The client started to babble.

“It wasn’t me!” He pleaded. “I was paid to post it! Oh gods, please don’t eat me!”

Fenrir rolled his eyes. The ‘oh gods please don’t eat me’ line was a surefire way of indicating that the interrogation was almost over. Why people thought he’d eat them, he was never sure. He only averaged one elvenoid a year; they were pretty safe from him.

Plus, there were no gods here in this armpit of a city.

“Who. Where.” He growled out with his best winning smile, wrinkling his nose at the acrid smell that assaulted him.

The man blabbered out a time and a place.

The docks, naturally.

It was always the docks.

Fenrir stalked the client while observing the docks, and soon enough, trouble showed up, in the form of a beautiful woman with a clingy red dress. The sort of dames he usually expected to see in his office. Her dress didn’t belong in the place at all. A pair of bodyguards escorted her.

Like anyone would be foolish enough to attack her. That outfit, in this place, at this time? Anyone with two working brain cells would see TRAP emblazoned on the entire thing. Which, Fenrir reluctantly concluded, was generously overestimating the average number of brain cells in the general population.

She went to the docks at the meeting time, and the contact obviously missed it, having a prior urgent date with Ms. Morphine and Nurse Full Body Cast.

She looked around the meeting place, a cigarette dangling from her lips. The only shred of fading light in the night. It died along with her hopes for meeting the contact, and Fenrir shadowed her back home.

It was a brightly lit mansion, with laughter and partying going on. As subtle as a brick, Fenrir slipped in, following the woman to the basement. She put on a heavy robe, and walked into a room with other hooded cultists.

“Sister.” The head of the coven said. “How goes the quest?”

“Poorly.” The lady Fenrir had followed answered. “Our contact missed his regular check in.”
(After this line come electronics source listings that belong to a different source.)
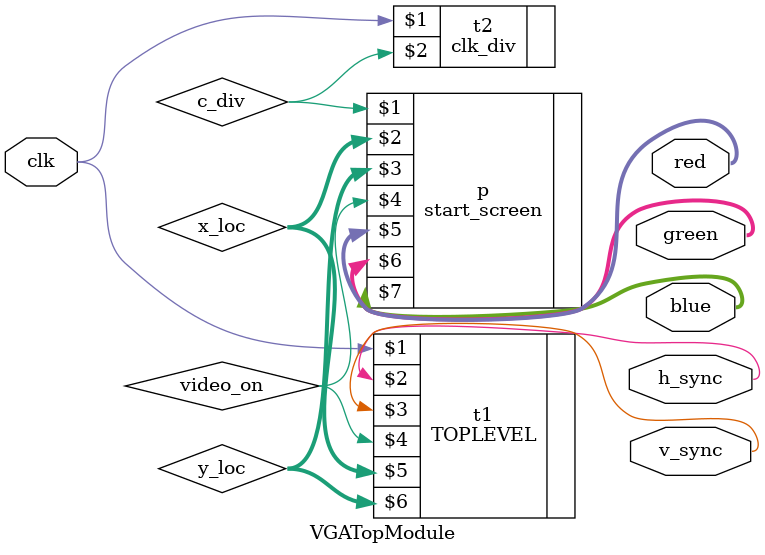
<source format=v>
`timescale 1ns / 1ps


module VGATopModule(
    input clk,
    output h_sync,
    output v_sync,
    output [3:0] red,
    output [3:0] green,
    output [3:0] blue
    );
    wire video_on;
    wire [9:0] x_loc;
    wire [9:0] y_loc;
    wire c_div;
    TOPLEVEL t1(clk,h_sync,v_sync,video_on,x_loc,y_loc);
    clk_div t2(clk, c_div);
    start_screen p(c_div, x_loc, y_loc, video_on, red, green, blue);
endmodule

</source>
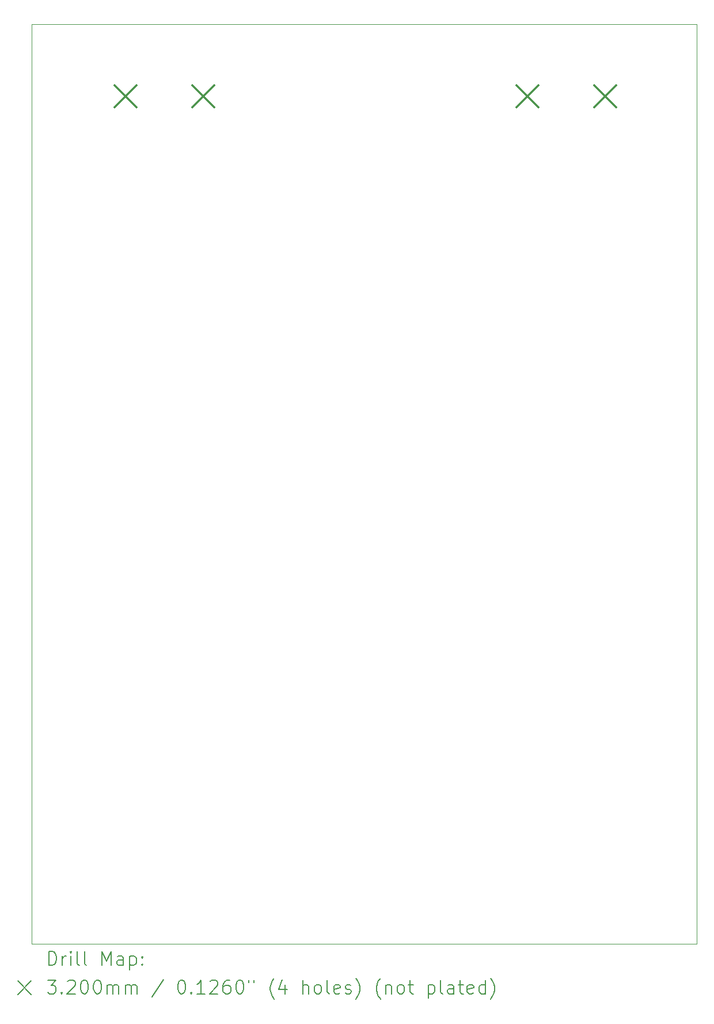
<source format=gbr>
%FSLAX45Y45*%
G04 Gerber Fmt 4.5, Leading zero omitted, Abs format (unit mm)*
G04 Created by KiCad (PCBNEW (6.0.5)) date 2023-08-20 19:57:34*
%MOMM*%
%LPD*%
G01*
G04 APERTURE LIST*
%TA.AperFunction,Profile*%
%ADD10C,0.100000*%
%TD*%
%ADD11C,0.200000*%
%ADD12C,0.320000*%
G04 APERTURE END LIST*
D10*
X5396000Y-3837000D02*
X15178000Y-3837000D01*
X15178000Y-3837000D02*
X15178000Y-17335500D01*
X15178000Y-17335500D02*
X5396000Y-17335500D01*
X5396000Y-17335500D02*
X5396000Y-3837000D01*
D11*
D12*
X6618250Y-4731500D02*
X6938250Y-5051500D01*
X6938250Y-4731500D02*
X6618250Y-5051500D01*
X7761250Y-4731500D02*
X8081250Y-5051500D01*
X8081250Y-4731500D02*
X7761250Y-5051500D01*
X12523750Y-4731500D02*
X12843750Y-5051500D01*
X12843750Y-4731500D02*
X12523750Y-5051500D01*
X13666750Y-4731500D02*
X13986750Y-5051500D01*
X13986750Y-4731500D02*
X13666750Y-5051500D01*
D11*
X5648619Y-17650976D02*
X5648619Y-17450976D01*
X5696238Y-17450976D01*
X5724809Y-17460500D01*
X5743857Y-17479548D01*
X5753381Y-17498595D01*
X5762905Y-17536690D01*
X5762905Y-17565262D01*
X5753381Y-17603357D01*
X5743857Y-17622405D01*
X5724809Y-17641452D01*
X5696238Y-17650976D01*
X5648619Y-17650976D01*
X5848619Y-17650976D02*
X5848619Y-17517643D01*
X5848619Y-17555738D02*
X5858143Y-17536690D01*
X5867667Y-17527167D01*
X5886714Y-17517643D01*
X5905762Y-17517643D01*
X5972428Y-17650976D02*
X5972428Y-17517643D01*
X5972428Y-17450976D02*
X5962905Y-17460500D01*
X5972428Y-17470024D01*
X5981952Y-17460500D01*
X5972428Y-17450976D01*
X5972428Y-17470024D01*
X6096238Y-17650976D02*
X6077190Y-17641452D01*
X6067667Y-17622405D01*
X6067667Y-17450976D01*
X6201000Y-17650976D02*
X6181952Y-17641452D01*
X6172428Y-17622405D01*
X6172428Y-17450976D01*
X6429571Y-17650976D02*
X6429571Y-17450976D01*
X6496238Y-17593833D01*
X6562905Y-17450976D01*
X6562905Y-17650976D01*
X6743857Y-17650976D02*
X6743857Y-17546214D01*
X6734333Y-17527167D01*
X6715286Y-17517643D01*
X6677190Y-17517643D01*
X6658143Y-17527167D01*
X6743857Y-17641452D02*
X6724809Y-17650976D01*
X6677190Y-17650976D01*
X6658143Y-17641452D01*
X6648619Y-17622405D01*
X6648619Y-17603357D01*
X6658143Y-17584310D01*
X6677190Y-17574786D01*
X6724809Y-17574786D01*
X6743857Y-17565262D01*
X6839095Y-17517643D02*
X6839095Y-17717643D01*
X6839095Y-17527167D02*
X6858143Y-17517643D01*
X6896238Y-17517643D01*
X6915286Y-17527167D01*
X6924809Y-17536690D01*
X6934333Y-17555738D01*
X6934333Y-17612881D01*
X6924809Y-17631929D01*
X6915286Y-17641452D01*
X6896238Y-17650976D01*
X6858143Y-17650976D01*
X6839095Y-17641452D01*
X7020048Y-17631929D02*
X7029571Y-17641452D01*
X7020048Y-17650976D01*
X7010524Y-17641452D01*
X7020048Y-17631929D01*
X7020048Y-17650976D01*
X7020048Y-17527167D02*
X7029571Y-17536690D01*
X7020048Y-17546214D01*
X7010524Y-17536690D01*
X7020048Y-17527167D01*
X7020048Y-17546214D01*
X5191000Y-17880500D02*
X5391000Y-18080500D01*
X5391000Y-17880500D02*
X5191000Y-18080500D01*
X5629571Y-17870976D02*
X5753381Y-17870976D01*
X5686714Y-17947167D01*
X5715286Y-17947167D01*
X5734333Y-17956690D01*
X5743857Y-17966214D01*
X5753381Y-17985262D01*
X5753381Y-18032881D01*
X5743857Y-18051929D01*
X5734333Y-18061452D01*
X5715286Y-18070976D01*
X5658143Y-18070976D01*
X5639095Y-18061452D01*
X5629571Y-18051929D01*
X5839095Y-18051929D02*
X5848619Y-18061452D01*
X5839095Y-18070976D01*
X5829571Y-18061452D01*
X5839095Y-18051929D01*
X5839095Y-18070976D01*
X5924809Y-17890024D02*
X5934333Y-17880500D01*
X5953381Y-17870976D01*
X6001000Y-17870976D01*
X6020048Y-17880500D01*
X6029571Y-17890024D01*
X6039095Y-17909071D01*
X6039095Y-17928119D01*
X6029571Y-17956690D01*
X5915286Y-18070976D01*
X6039095Y-18070976D01*
X6162905Y-17870976D02*
X6181952Y-17870976D01*
X6201000Y-17880500D01*
X6210524Y-17890024D01*
X6220048Y-17909071D01*
X6229571Y-17947167D01*
X6229571Y-17994786D01*
X6220048Y-18032881D01*
X6210524Y-18051929D01*
X6201000Y-18061452D01*
X6181952Y-18070976D01*
X6162905Y-18070976D01*
X6143857Y-18061452D01*
X6134333Y-18051929D01*
X6124809Y-18032881D01*
X6115286Y-17994786D01*
X6115286Y-17947167D01*
X6124809Y-17909071D01*
X6134333Y-17890024D01*
X6143857Y-17880500D01*
X6162905Y-17870976D01*
X6353381Y-17870976D02*
X6372428Y-17870976D01*
X6391476Y-17880500D01*
X6401000Y-17890024D01*
X6410524Y-17909071D01*
X6420048Y-17947167D01*
X6420048Y-17994786D01*
X6410524Y-18032881D01*
X6401000Y-18051929D01*
X6391476Y-18061452D01*
X6372428Y-18070976D01*
X6353381Y-18070976D01*
X6334333Y-18061452D01*
X6324809Y-18051929D01*
X6315286Y-18032881D01*
X6305762Y-17994786D01*
X6305762Y-17947167D01*
X6315286Y-17909071D01*
X6324809Y-17890024D01*
X6334333Y-17880500D01*
X6353381Y-17870976D01*
X6505762Y-18070976D02*
X6505762Y-17937643D01*
X6505762Y-17956690D02*
X6515286Y-17947167D01*
X6534333Y-17937643D01*
X6562905Y-17937643D01*
X6581952Y-17947167D01*
X6591476Y-17966214D01*
X6591476Y-18070976D01*
X6591476Y-17966214D02*
X6601000Y-17947167D01*
X6620048Y-17937643D01*
X6648619Y-17937643D01*
X6667667Y-17947167D01*
X6677190Y-17966214D01*
X6677190Y-18070976D01*
X6772428Y-18070976D02*
X6772428Y-17937643D01*
X6772428Y-17956690D02*
X6781952Y-17947167D01*
X6801000Y-17937643D01*
X6829571Y-17937643D01*
X6848619Y-17947167D01*
X6858143Y-17966214D01*
X6858143Y-18070976D01*
X6858143Y-17966214D02*
X6867667Y-17947167D01*
X6886714Y-17937643D01*
X6915286Y-17937643D01*
X6934333Y-17947167D01*
X6943857Y-17966214D01*
X6943857Y-18070976D01*
X7334333Y-17861452D02*
X7162905Y-18118595D01*
X7591476Y-17870976D02*
X7610524Y-17870976D01*
X7629571Y-17880500D01*
X7639095Y-17890024D01*
X7648619Y-17909071D01*
X7658143Y-17947167D01*
X7658143Y-17994786D01*
X7648619Y-18032881D01*
X7639095Y-18051929D01*
X7629571Y-18061452D01*
X7610524Y-18070976D01*
X7591476Y-18070976D01*
X7572428Y-18061452D01*
X7562905Y-18051929D01*
X7553381Y-18032881D01*
X7543857Y-17994786D01*
X7543857Y-17947167D01*
X7553381Y-17909071D01*
X7562905Y-17890024D01*
X7572428Y-17880500D01*
X7591476Y-17870976D01*
X7743857Y-18051929D02*
X7753381Y-18061452D01*
X7743857Y-18070976D01*
X7734333Y-18061452D01*
X7743857Y-18051929D01*
X7743857Y-18070976D01*
X7943857Y-18070976D02*
X7829571Y-18070976D01*
X7886714Y-18070976D02*
X7886714Y-17870976D01*
X7867667Y-17899548D01*
X7848619Y-17918595D01*
X7829571Y-17928119D01*
X8020048Y-17890024D02*
X8029571Y-17880500D01*
X8048619Y-17870976D01*
X8096238Y-17870976D01*
X8115286Y-17880500D01*
X8124809Y-17890024D01*
X8134333Y-17909071D01*
X8134333Y-17928119D01*
X8124809Y-17956690D01*
X8010524Y-18070976D01*
X8134333Y-18070976D01*
X8305762Y-17870976D02*
X8267667Y-17870976D01*
X8248619Y-17880500D01*
X8239095Y-17890024D01*
X8220048Y-17918595D01*
X8210524Y-17956690D01*
X8210524Y-18032881D01*
X8220048Y-18051929D01*
X8229571Y-18061452D01*
X8248619Y-18070976D01*
X8286714Y-18070976D01*
X8305762Y-18061452D01*
X8315286Y-18051929D01*
X8324809Y-18032881D01*
X8324809Y-17985262D01*
X8315286Y-17966214D01*
X8305762Y-17956690D01*
X8286714Y-17947167D01*
X8248619Y-17947167D01*
X8229571Y-17956690D01*
X8220048Y-17966214D01*
X8210524Y-17985262D01*
X8448619Y-17870976D02*
X8467667Y-17870976D01*
X8486714Y-17880500D01*
X8496238Y-17890024D01*
X8505762Y-17909071D01*
X8515286Y-17947167D01*
X8515286Y-17994786D01*
X8505762Y-18032881D01*
X8496238Y-18051929D01*
X8486714Y-18061452D01*
X8467667Y-18070976D01*
X8448619Y-18070976D01*
X8429571Y-18061452D01*
X8420048Y-18051929D01*
X8410524Y-18032881D01*
X8401000Y-17994786D01*
X8401000Y-17947167D01*
X8410524Y-17909071D01*
X8420048Y-17890024D01*
X8429571Y-17880500D01*
X8448619Y-17870976D01*
X8591476Y-17870976D02*
X8591476Y-17909071D01*
X8667667Y-17870976D02*
X8667667Y-17909071D01*
X8962905Y-18147167D02*
X8953381Y-18137643D01*
X8934333Y-18109071D01*
X8924810Y-18090024D01*
X8915286Y-18061452D01*
X8905762Y-18013833D01*
X8905762Y-17975738D01*
X8915286Y-17928119D01*
X8924810Y-17899548D01*
X8934333Y-17880500D01*
X8953381Y-17851929D01*
X8962905Y-17842405D01*
X9124810Y-17937643D02*
X9124810Y-18070976D01*
X9077190Y-17861452D02*
X9029571Y-18004310D01*
X9153381Y-18004310D01*
X9381952Y-18070976D02*
X9381952Y-17870976D01*
X9467667Y-18070976D02*
X9467667Y-17966214D01*
X9458143Y-17947167D01*
X9439095Y-17937643D01*
X9410524Y-17937643D01*
X9391476Y-17947167D01*
X9381952Y-17956690D01*
X9591476Y-18070976D02*
X9572429Y-18061452D01*
X9562905Y-18051929D01*
X9553381Y-18032881D01*
X9553381Y-17975738D01*
X9562905Y-17956690D01*
X9572429Y-17947167D01*
X9591476Y-17937643D01*
X9620048Y-17937643D01*
X9639095Y-17947167D01*
X9648619Y-17956690D01*
X9658143Y-17975738D01*
X9658143Y-18032881D01*
X9648619Y-18051929D01*
X9639095Y-18061452D01*
X9620048Y-18070976D01*
X9591476Y-18070976D01*
X9772429Y-18070976D02*
X9753381Y-18061452D01*
X9743857Y-18042405D01*
X9743857Y-17870976D01*
X9924810Y-18061452D02*
X9905762Y-18070976D01*
X9867667Y-18070976D01*
X9848619Y-18061452D01*
X9839095Y-18042405D01*
X9839095Y-17966214D01*
X9848619Y-17947167D01*
X9867667Y-17937643D01*
X9905762Y-17937643D01*
X9924810Y-17947167D01*
X9934333Y-17966214D01*
X9934333Y-17985262D01*
X9839095Y-18004310D01*
X10010524Y-18061452D02*
X10029571Y-18070976D01*
X10067667Y-18070976D01*
X10086714Y-18061452D01*
X10096238Y-18042405D01*
X10096238Y-18032881D01*
X10086714Y-18013833D01*
X10067667Y-18004310D01*
X10039095Y-18004310D01*
X10020048Y-17994786D01*
X10010524Y-17975738D01*
X10010524Y-17966214D01*
X10020048Y-17947167D01*
X10039095Y-17937643D01*
X10067667Y-17937643D01*
X10086714Y-17947167D01*
X10162905Y-18147167D02*
X10172429Y-18137643D01*
X10191476Y-18109071D01*
X10201000Y-18090024D01*
X10210524Y-18061452D01*
X10220048Y-18013833D01*
X10220048Y-17975738D01*
X10210524Y-17928119D01*
X10201000Y-17899548D01*
X10191476Y-17880500D01*
X10172429Y-17851929D01*
X10162905Y-17842405D01*
X10524810Y-18147167D02*
X10515286Y-18137643D01*
X10496238Y-18109071D01*
X10486714Y-18090024D01*
X10477190Y-18061452D01*
X10467667Y-18013833D01*
X10467667Y-17975738D01*
X10477190Y-17928119D01*
X10486714Y-17899548D01*
X10496238Y-17880500D01*
X10515286Y-17851929D01*
X10524810Y-17842405D01*
X10601000Y-17937643D02*
X10601000Y-18070976D01*
X10601000Y-17956690D02*
X10610524Y-17947167D01*
X10629571Y-17937643D01*
X10658143Y-17937643D01*
X10677190Y-17947167D01*
X10686714Y-17966214D01*
X10686714Y-18070976D01*
X10810524Y-18070976D02*
X10791476Y-18061452D01*
X10781952Y-18051929D01*
X10772429Y-18032881D01*
X10772429Y-17975738D01*
X10781952Y-17956690D01*
X10791476Y-17947167D01*
X10810524Y-17937643D01*
X10839095Y-17937643D01*
X10858143Y-17947167D01*
X10867667Y-17956690D01*
X10877190Y-17975738D01*
X10877190Y-18032881D01*
X10867667Y-18051929D01*
X10858143Y-18061452D01*
X10839095Y-18070976D01*
X10810524Y-18070976D01*
X10934333Y-17937643D02*
X11010524Y-17937643D01*
X10962905Y-17870976D02*
X10962905Y-18042405D01*
X10972429Y-18061452D01*
X10991476Y-18070976D01*
X11010524Y-18070976D01*
X11229571Y-17937643D02*
X11229571Y-18137643D01*
X11229571Y-17947167D02*
X11248619Y-17937643D01*
X11286714Y-17937643D01*
X11305762Y-17947167D01*
X11315286Y-17956690D01*
X11324809Y-17975738D01*
X11324809Y-18032881D01*
X11315286Y-18051929D01*
X11305762Y-18061452D01*
X11286714Y-18070976D01*
X11248619Y-18070976D01*
X11229571Y-18061452D01*
X11439095Y-18070976D02*
X11420048Y-18061452D01*
X11410524Y-18042405D01*
X11410524Y-17870976D01*
X11601000Y-18070976D02*
X11601000Y-17966214D01*
X11591476Y-17947167D01*
X11572428Y-17937643D01*
X11534333Y-17937643D01*
X11515286Y-17947167D01*
X11601000Y-18061452D02*
X11581952Y-18070976D01*
X11534333Y-18070976D01*
X11515286Y-18061452D01*
X11505762Y-18042405D01*
X11505762Y-18023357D01*
X11515286Y-18004310D01*
X11534333Y-17994786D01*
X11581952Y-17994786D01*
X11601000Y-17985262D01*
X11667667Y-17937643D02*
X11743857Y-17937643D01*
X11696238Y-17870976D02*
X11696238Y-18042405D01*
X11705762Y-18061452D01*
X11724809Y-18070976D01*
X11743857Y-18070976D01*
X11886714Y-18061452D02*
X11867667Y-18070976D01*
X11829571Y-18070976D01*
X11810524Y-18061452D01*
X11801000Y-18042405D01*
X11801000Y-17966214D01*
X11810524Y-17947167D01*
X11829571Y-17937643D01*
X11867667Y-17937643D01*
X11886714Y-17947167D01*
X11896238Y-17966214D01*
X11896238Y-17985262D01*
X11801000Y-18004310D01*
X12067667Y-18070976D02*
X12067667Y-17870976D01*
X12067667Y-18061452D02*
X12048619Y-18070976D01*
X12010524Y-18070976D01*
X11991476Y-18061452D01*
X11981952Y-18051929D01*
X11972428Y-18032881D01*
X11972428Y-17975738D01*
X11981952Y-17956690D01*
X11991476Y-17947167D01*
X12010524Y-17937643D01*
X12048619Y-17937643D01*
X12067667Y-17947167D01*
X12143857Y-18147167D02*
X12153381Y-18137643D01*
X12172428Y-18109071D01*
X12181952Y-18090024D01*
X12191476Y-18061452D01*
X12201000Y-18013833D01*
X12201000Y-17975738D01*
X12191476Y-17928119D01*
X12181952Y-17899548D01*
X12172428Y-17880500D01*
X12153381Y-17851929D01*
X12143857Y-17842405D01*
M02*

</source>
The head of the coven tsked.

“A shame. A setback. But never fear! The difficulty of the quest merely proves its righteousness! We shall free Thraximundar, then rule the world by his side!”

Fenrir covered his face with a wing. An honest to goodness ‘let’s take over the world’ plot. The secondhand cringe he felt at the whole thing was the closest thing to killing him yet.

A blast of cold, as frozen as his heart felt, radiated from him. The temperature plunged, and Fenrir went through the wall.

“FREEZE!” He yelled, a little extraneous.

Everyone in the room was already a frozen statue. Fenrir looked around and nodded to himself.

Case closed, world saved. The trail had gone cold for the cultists.

And ah, the end of the world was a good reminder. He could talk with everyone else. He could gab with the worst of them. And yet, no matter how time went, no matter what seedy office he found himself in, he still found his thoughts drifting off to her. The prettiest dame he’d ever seen, the only woman for him. The one that still sent him letters. What type of coward would he be to continue ignoring her? What type of coward couldn’t face up to the music?

Fenrir winged his way out of the house, ignoring the screams of the hoity toity partygoers who were vaguely implicated in the coven’s actions. He smelled the wind and turned towards where he always knew she’d be, and took off with a toothy smile.

After all, he’d been paid for this one.